Apart from that difference, the best results are once again achieved by the contrastive system SSV, followed by the combined approach SS/L2R.

7 Conclusions

In this paper we have hypothesized that the problem of generating reputation reports, which is both practical and challenging from a research perspective, is different from the general summarization task, because the notion of reputational priority is different from the traditional notion of importance or centrality. Our experiments support the hypothesis: even a naive baseline based on reputational priority, which simply takes the tweets written by the most followed authors and removes redundance, is significantly better than a standard summarization system based on centrality (LexRank). Our contrastive systems explore several priority and centrality signals, and they all outperform both LexRank and the followers baseline.
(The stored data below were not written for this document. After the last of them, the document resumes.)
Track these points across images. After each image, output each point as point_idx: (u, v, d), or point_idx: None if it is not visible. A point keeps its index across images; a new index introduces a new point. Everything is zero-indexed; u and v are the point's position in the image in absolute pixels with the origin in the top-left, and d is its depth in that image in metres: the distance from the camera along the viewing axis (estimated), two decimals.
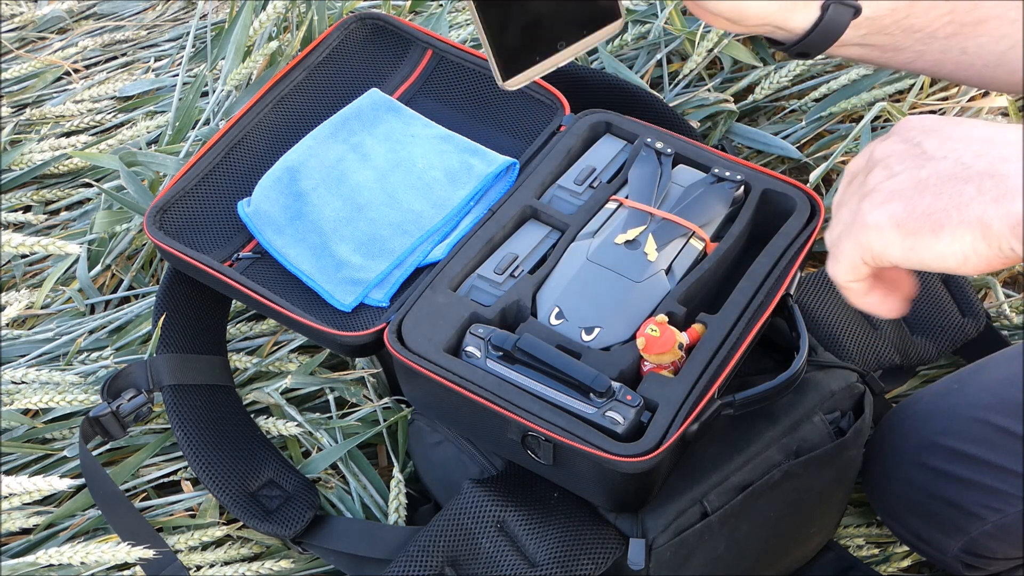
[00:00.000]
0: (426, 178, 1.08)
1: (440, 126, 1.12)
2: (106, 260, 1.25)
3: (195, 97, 1.30)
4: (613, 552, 0.91)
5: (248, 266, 1.07)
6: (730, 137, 1.35)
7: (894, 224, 0.65)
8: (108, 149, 1.34)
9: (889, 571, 1.12)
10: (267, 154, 1.12)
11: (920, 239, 0.65)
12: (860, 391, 1.01)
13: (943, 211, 0.64)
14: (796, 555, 1.07)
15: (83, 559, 0.97)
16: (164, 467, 1.10)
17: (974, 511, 1.00)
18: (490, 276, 0.98)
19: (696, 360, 0.90)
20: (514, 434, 0.89)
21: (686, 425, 0.86)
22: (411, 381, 0.95)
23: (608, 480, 0.87)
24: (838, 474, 1.01)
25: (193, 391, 1.06)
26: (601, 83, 1.21)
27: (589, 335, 0.93)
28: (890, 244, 0.66)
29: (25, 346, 1.17)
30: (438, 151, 1.10)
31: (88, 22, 1.57)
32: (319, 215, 1.06)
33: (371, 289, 1.03)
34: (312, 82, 1.16)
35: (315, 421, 1.10)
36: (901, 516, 1.07)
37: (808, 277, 1.15)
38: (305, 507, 1.02)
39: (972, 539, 1.02)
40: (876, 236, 0.66)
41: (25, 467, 1.10)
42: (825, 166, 1.28)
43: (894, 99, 1.40)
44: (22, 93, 1.45)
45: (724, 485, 0.93)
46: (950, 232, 0.64)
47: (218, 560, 1.04)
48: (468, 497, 0.93)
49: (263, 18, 1.30)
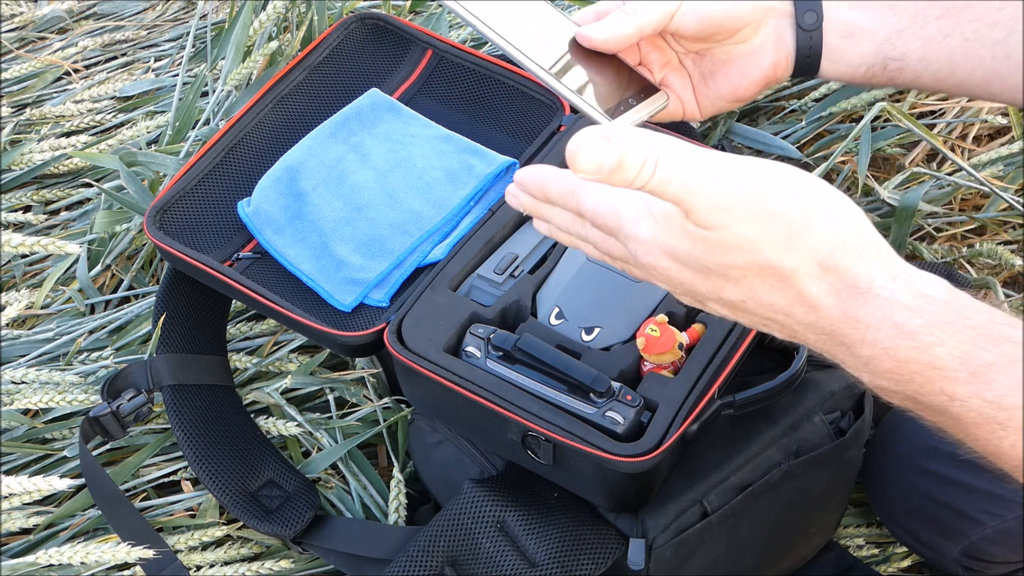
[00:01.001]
0: (426, 178, 1.08)
1: (440, 126, 1.12)
2: (106, 260, 1.25)
3: (195, 97, 1.30)
4: (613, 552, 0.91)
5: (248, 266, 1.07)
6: (730, 137, 1.35)
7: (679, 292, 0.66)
8: (108, 149, 1.34)
9: (889, 571, 1.12)
10: (267, 154, 1.12)
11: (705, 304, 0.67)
12: (860, 391, 1.01)
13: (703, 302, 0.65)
14: (796, 555, 1.07)
15: (83, 559, 0.97)
16: (164, 467, 1.10)
17: (974, 516, 1.00)
18: (490, 276, 0.98)
19: (696, 360, 0.90)
20: (514, 434, 0.89)
21: (686, 425, 0.86)
22: (411, 381, 0.95)
23: (608, 480, 0.87)
24: (838, 474, 1.01)
25: (193, 391, 1.06)
26: None
27: (589, 335, 0.93)
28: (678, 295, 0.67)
29: (25, 346, 1.17)
30: (438, 151, 1.10)
31: (88, 22, 1.56)
32: (319, 215, 1.06)
33: (371, 289, 1.03)
34: (312, 82, 1.16)
35: (315, 421, 1.10)
36: (900, 519, 1.07)
37: None
38: (305, 507, 1.02)
39: (972, 543, 1.02)
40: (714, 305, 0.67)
41: (25, 467, 1.10)
42: (825, 166, 1.28)
43: (894, 99, 1.40)
44: (22, 93, 1.45)
45: (724, 485, 0.93)
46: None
47: (218, 560, 1.04)
48: (468, 497, 0.93)
49: (263, 18, 1.30)
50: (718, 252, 0.61)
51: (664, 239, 0.62)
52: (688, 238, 0.61)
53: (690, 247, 0.61)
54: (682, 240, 0.61)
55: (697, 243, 0.61)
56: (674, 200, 0.59)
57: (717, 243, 0.60)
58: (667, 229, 0.62)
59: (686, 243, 0.61)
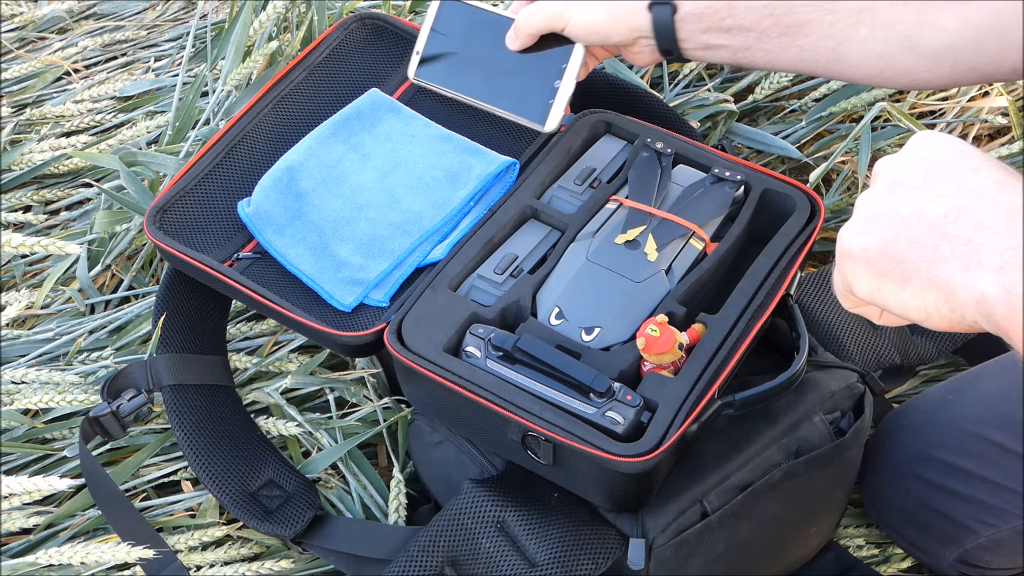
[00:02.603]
0: (426, 178, 1.08)
1: (440, 126, 1.12)
2: (106, 260, 1.25)
3: (195, 97, 1.30)
4: (613, 552, 0.91)
5: (248, 266, 1.07)
6: (730, 137, 1.35)
7: (865, 260, 0.64)
8: (108, 149, 1.34)
9: (889, 571, 1.12)
10: (267, 154, 1.11)
11: (887, 283, 0.63)
12: (860, 391, 1.01)
13: (914, 263, 0.62)
14: (796, 555, 1.07)
15: (83, 559, 0.97)
16: (164, 467, 1.10)
17: (968, 525, 1.00)
18: (490, 276, 0.98)
19: (696, 360, 0.90)
20: (514, 434, 0.89)
21: (686, 425, 0.86)
22: (411, 381, 0.95)
23: (608, 480, 0.87)
24: (838, 474, 1.01)
25: (193, 391, 1.06)
26: (601, 83, 1.20)
27: (589, 335, 0.93)
28: (859, 278, 0.65)
29: (25, 346, 1.17)
30: (438, 151, 1.10)
31: (88, 22, 1.56)
32: (319, 215, 1.06)
33: (371, 289, 1.03)
34: (312, 82, 1.16)
35: (315, 421, 1.10)
36: (897, 525, 1.08)
37: (808, 277, 1.14)
38: (305, 507, 1.02)
39: (967, 551, 1.02)
40: (849, 266, 0.65)
41: (25, 467, 1.10)
42: (825, 166, 1.28)
43: (894, 99, 1.40)
44: (22, 93, 1.45)
45: (724, 485, 0.93)
46: (916, 286, 0.62)
47: (218, 560, 1.04)
48: (468, 497, 0.93)
49: (263, 18, 1.30)
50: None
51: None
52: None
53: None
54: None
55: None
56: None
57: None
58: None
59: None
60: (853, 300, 0.69)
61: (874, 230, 0.64)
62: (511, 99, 1.05)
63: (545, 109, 1.04)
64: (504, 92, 1.06)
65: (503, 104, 1.05)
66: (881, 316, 0.71)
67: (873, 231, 0.64)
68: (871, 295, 0.65)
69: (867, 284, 0.65)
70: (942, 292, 0.61)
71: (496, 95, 1.06)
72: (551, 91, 1.03)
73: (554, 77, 1.04)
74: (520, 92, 1.05)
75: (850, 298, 0.68)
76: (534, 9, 1.02)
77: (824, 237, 1.31)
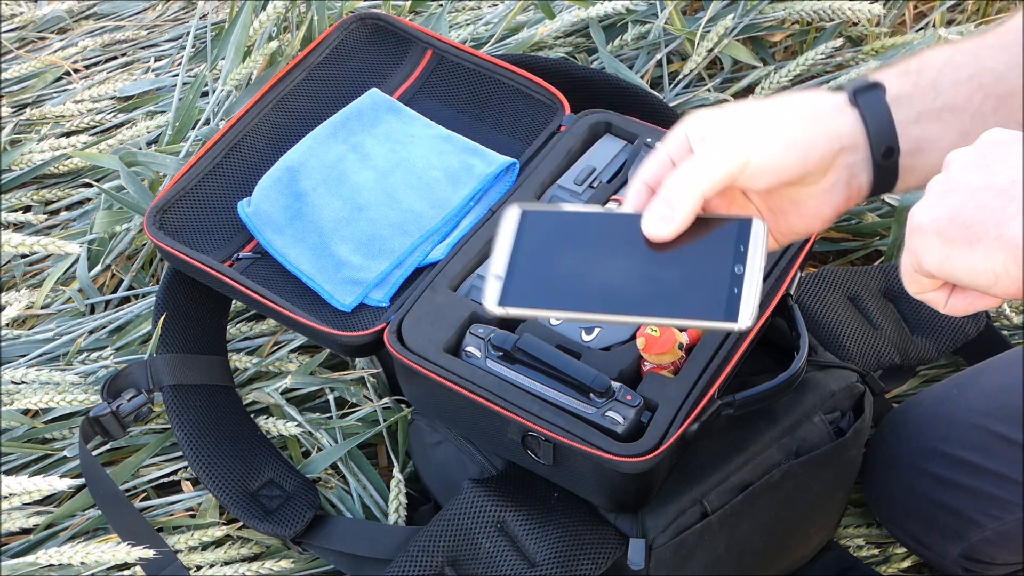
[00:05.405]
0: (426, 178, 1.08)
1: (440, 126, 1.12)
2: (106, 260, 1.25)
3: (195, 97, 1.30)
4: (613, 552, 0.91)
5: (248, 266, 1.07)
6: None
7: (934, 229, 0.64)
8: (108, 149, 1.34)
9: (889, 571, 1.12)
10: (267, 154, 1.12)
11: (956, 249, 0.63)
12: (860, 391, 1.01)
13: (982, 224, 0.62)
14: (796, 555, 1.07)
15: (83, 559, 0.97)
16: (164, 467, 1.10)
17: (973, 518, 1.00)
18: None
19: (696, 360, 0.90)
20: (514, 434, 0.89)
21: (686, 425, 0.86)
22: (411, 381, 0.95)
23: (608, 480, 0.87)
24: (838, 474, 1.01)
25: (193, 391, 1.06)
26: (601, 83, 1.21)
27: (589, 335, 0.93)
28: (928, 249, 0.64)
29: (25, 346, 1.17)
30: (438, 151, 1.10)
31: (88, 22, 1.56)
32: (319, 215, 1.06)
33: (371, 289, 1.03)
34: (312, 82, 1.16)
35: (315, 421, 1.10)
36: (900, 520, 1.07)
37: (808, 277, 1.14)
38: (305, 507, 1.02)
39: (971, 545, 1.02)
40: (918, 240, 0.65)
41: (25, 467, 1.10)
42: None
43: None
44: (22, 93, 1.45)
45: (724, 485, 0.93)
46: (985, 247, 0.62)
47: (218, 560, 1.04)
48: (468, 497, 0.93)
49: (263, 18, 1.29)
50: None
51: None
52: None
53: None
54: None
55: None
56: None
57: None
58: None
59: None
60: (920, 282, 0.68)
61: (944, 203, 0.64)
62: (667, 304, 0.73)
63: (730, 302, 0.71)
64: (650, 298, 0.73)
65: (657, 312, 0.73)
66: (947, 304, 0.69)
67: (943, 203, 0.64)
68: (940, 265, 0.64)
69: (936, 254, 0.64)
70: (1010, 250, 0.61)
71: (634, 303, 0.73)
72: (728, 278, 0.72)
73: (724, 259, 0.72)
74: (676, 292, 0.73)
75: (917, 279, 0.68)
76: (694, 170, 0.70)
77: (824, 237, 1.31)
We have also seen that purely supervised methods (exemplified by a Learning to Rank algorithm) have difficulties, partly because reputation topics (at least in Twitter) evolve very quickly, and training on current data may be misleading for data to come. A distant supervision approach, that only uses training data to select valuable signals, performs much better than our fully supervised strategy. Another contributing factor may be that reputation alerts are typically new, unexpected issues, which are challenging to detect with purely supervised methods.
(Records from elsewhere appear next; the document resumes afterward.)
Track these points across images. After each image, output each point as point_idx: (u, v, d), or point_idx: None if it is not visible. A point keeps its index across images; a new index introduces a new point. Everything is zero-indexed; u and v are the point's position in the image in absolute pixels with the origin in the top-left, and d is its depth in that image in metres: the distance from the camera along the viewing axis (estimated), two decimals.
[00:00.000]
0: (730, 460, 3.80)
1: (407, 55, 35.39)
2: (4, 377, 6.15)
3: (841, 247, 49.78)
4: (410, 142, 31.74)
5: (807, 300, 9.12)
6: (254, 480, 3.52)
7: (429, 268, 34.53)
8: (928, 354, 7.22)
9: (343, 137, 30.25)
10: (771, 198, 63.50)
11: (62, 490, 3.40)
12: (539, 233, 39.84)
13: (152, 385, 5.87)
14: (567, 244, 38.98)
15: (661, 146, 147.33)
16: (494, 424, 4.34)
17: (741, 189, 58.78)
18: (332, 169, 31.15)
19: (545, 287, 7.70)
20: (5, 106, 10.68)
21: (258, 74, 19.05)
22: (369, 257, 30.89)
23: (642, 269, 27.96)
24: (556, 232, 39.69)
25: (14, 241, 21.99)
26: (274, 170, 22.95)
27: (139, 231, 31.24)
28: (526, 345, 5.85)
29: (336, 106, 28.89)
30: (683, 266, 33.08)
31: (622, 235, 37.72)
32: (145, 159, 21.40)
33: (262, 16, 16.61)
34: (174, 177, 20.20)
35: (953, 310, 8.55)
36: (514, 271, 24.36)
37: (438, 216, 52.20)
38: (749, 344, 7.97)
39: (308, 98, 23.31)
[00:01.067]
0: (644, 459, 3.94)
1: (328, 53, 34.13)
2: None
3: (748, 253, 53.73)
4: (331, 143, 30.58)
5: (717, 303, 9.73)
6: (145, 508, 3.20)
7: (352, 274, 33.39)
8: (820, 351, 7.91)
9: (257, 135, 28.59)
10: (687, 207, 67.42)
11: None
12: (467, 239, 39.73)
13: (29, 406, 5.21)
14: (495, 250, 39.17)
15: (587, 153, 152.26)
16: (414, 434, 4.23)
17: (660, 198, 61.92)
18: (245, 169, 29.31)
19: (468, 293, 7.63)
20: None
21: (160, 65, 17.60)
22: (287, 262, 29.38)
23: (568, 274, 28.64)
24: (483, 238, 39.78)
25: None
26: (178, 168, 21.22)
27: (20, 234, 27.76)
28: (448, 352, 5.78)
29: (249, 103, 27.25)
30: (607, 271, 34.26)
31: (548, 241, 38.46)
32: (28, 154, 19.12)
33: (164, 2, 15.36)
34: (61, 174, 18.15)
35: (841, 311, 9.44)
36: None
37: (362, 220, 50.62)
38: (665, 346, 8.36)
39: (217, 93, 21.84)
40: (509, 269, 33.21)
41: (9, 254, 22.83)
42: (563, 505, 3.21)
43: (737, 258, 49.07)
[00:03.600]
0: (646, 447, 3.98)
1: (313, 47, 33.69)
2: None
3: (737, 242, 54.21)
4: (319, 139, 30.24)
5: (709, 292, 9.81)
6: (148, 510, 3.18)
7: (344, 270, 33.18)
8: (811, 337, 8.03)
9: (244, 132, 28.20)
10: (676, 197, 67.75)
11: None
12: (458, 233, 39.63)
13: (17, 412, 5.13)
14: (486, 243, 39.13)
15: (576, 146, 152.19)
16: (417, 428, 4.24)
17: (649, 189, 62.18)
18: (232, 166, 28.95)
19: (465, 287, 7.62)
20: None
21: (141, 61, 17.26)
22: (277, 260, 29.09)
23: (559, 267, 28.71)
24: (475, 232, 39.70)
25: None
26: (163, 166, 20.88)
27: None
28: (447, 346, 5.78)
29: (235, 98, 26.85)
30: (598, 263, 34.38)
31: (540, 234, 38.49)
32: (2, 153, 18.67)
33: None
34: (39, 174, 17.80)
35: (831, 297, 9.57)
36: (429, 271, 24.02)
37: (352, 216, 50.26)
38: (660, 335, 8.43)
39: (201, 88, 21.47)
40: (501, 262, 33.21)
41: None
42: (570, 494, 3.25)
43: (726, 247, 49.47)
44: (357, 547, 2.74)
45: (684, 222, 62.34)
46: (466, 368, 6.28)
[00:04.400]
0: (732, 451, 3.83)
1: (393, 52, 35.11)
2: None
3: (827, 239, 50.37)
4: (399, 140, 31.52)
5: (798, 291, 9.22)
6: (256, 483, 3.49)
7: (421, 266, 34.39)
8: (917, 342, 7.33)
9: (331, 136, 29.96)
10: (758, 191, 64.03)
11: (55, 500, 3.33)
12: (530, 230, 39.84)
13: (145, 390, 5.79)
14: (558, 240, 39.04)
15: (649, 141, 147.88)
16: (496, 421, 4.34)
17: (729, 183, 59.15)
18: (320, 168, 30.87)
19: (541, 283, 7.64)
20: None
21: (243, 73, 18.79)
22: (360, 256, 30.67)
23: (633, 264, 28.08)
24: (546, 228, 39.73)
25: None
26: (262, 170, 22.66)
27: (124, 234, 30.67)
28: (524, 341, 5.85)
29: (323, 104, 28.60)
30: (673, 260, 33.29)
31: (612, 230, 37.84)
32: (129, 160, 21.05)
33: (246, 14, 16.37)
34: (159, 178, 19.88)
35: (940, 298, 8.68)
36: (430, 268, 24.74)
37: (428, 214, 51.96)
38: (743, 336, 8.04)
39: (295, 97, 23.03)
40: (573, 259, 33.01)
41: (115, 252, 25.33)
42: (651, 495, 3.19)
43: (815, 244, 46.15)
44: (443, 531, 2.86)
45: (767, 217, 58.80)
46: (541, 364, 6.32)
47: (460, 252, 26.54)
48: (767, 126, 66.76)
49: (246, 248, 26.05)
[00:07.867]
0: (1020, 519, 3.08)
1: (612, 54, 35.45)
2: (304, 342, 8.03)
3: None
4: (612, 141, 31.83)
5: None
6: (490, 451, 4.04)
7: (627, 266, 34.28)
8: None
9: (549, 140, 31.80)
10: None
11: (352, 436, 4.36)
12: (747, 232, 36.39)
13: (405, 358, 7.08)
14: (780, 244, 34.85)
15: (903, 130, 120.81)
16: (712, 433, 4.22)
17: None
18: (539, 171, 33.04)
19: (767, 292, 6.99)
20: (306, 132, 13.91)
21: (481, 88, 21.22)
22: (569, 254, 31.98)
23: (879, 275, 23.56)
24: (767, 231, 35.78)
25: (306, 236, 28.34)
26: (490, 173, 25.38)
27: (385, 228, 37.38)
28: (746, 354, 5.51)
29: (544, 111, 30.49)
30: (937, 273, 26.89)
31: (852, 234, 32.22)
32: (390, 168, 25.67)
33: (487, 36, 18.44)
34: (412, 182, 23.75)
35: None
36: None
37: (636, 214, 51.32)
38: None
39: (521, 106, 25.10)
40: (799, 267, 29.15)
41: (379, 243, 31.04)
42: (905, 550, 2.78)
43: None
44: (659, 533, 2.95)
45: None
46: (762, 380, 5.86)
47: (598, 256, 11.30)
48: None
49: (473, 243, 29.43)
Once we know that producing reputational reports is a differentiated problem, an immediate question is how best to evaluate systems for this task. We have compared the most popular summarization evaluation method (ROUGE-like similarity measures that compare system outputs with reference manuals summaries) with a novel evaluation methodology that establishes an analogy with the problem of search with diversity, and adapts an IR evaluation metric to the task. We have called this new metric RBP-SUM. The results of the global, quantitative evaluation is highly correlated with using ROUGE with respect to manually produced reports. Overall, we advocate the use of RBP-SUM to evaluate reputation reports because of its many advantages: (i) it avoids the need of explicitly creating reference summaries, which is a costly process; the annotation of topics and priorities is sufficient; (ii) It is derived from a user model, and it allows an explicit modeling of the patience of the user when reading the summary, and of the relative contribution of information nuggets depending on where in the summary they appear and their degree of redundancy with respect to already seen text; (iii) It is interpretable: it is possible to analyze where the algorithm is failing (redundancy, failure to identify important topics, etc.) in order to make improvements; and (iv) it does not require systems to generate summaries at different levels of compression. The only clear limitation of RBP-SUM is that it can only be applied to extractive summarization techniques, as it operates on a rank of tweets (or sentences). Another minor limitation is that it requires to set the parameter p for each experimental setting.

Finally, other results from our experiments indicate that evaluation with respect to abstractive and extractive summaries both gives similar results. This is an interesting finding, since it allows to build abstractive and extractive summaries depending on what is more efficient depending on the actual scenario.

The generation of reputation reports, although critical in the field of public relations in general and online reputation management in particular, is still not well understood from a research perspective. Ultimately, the main contribution of this paper is probably the test collection we have built, which comprises extractive and abstractive summaries in two languages for a large number of companies in two domains (banking and automobile). Our plan is to openly release the collection for research purposes, and we expect it to enable further experimentation on the topic.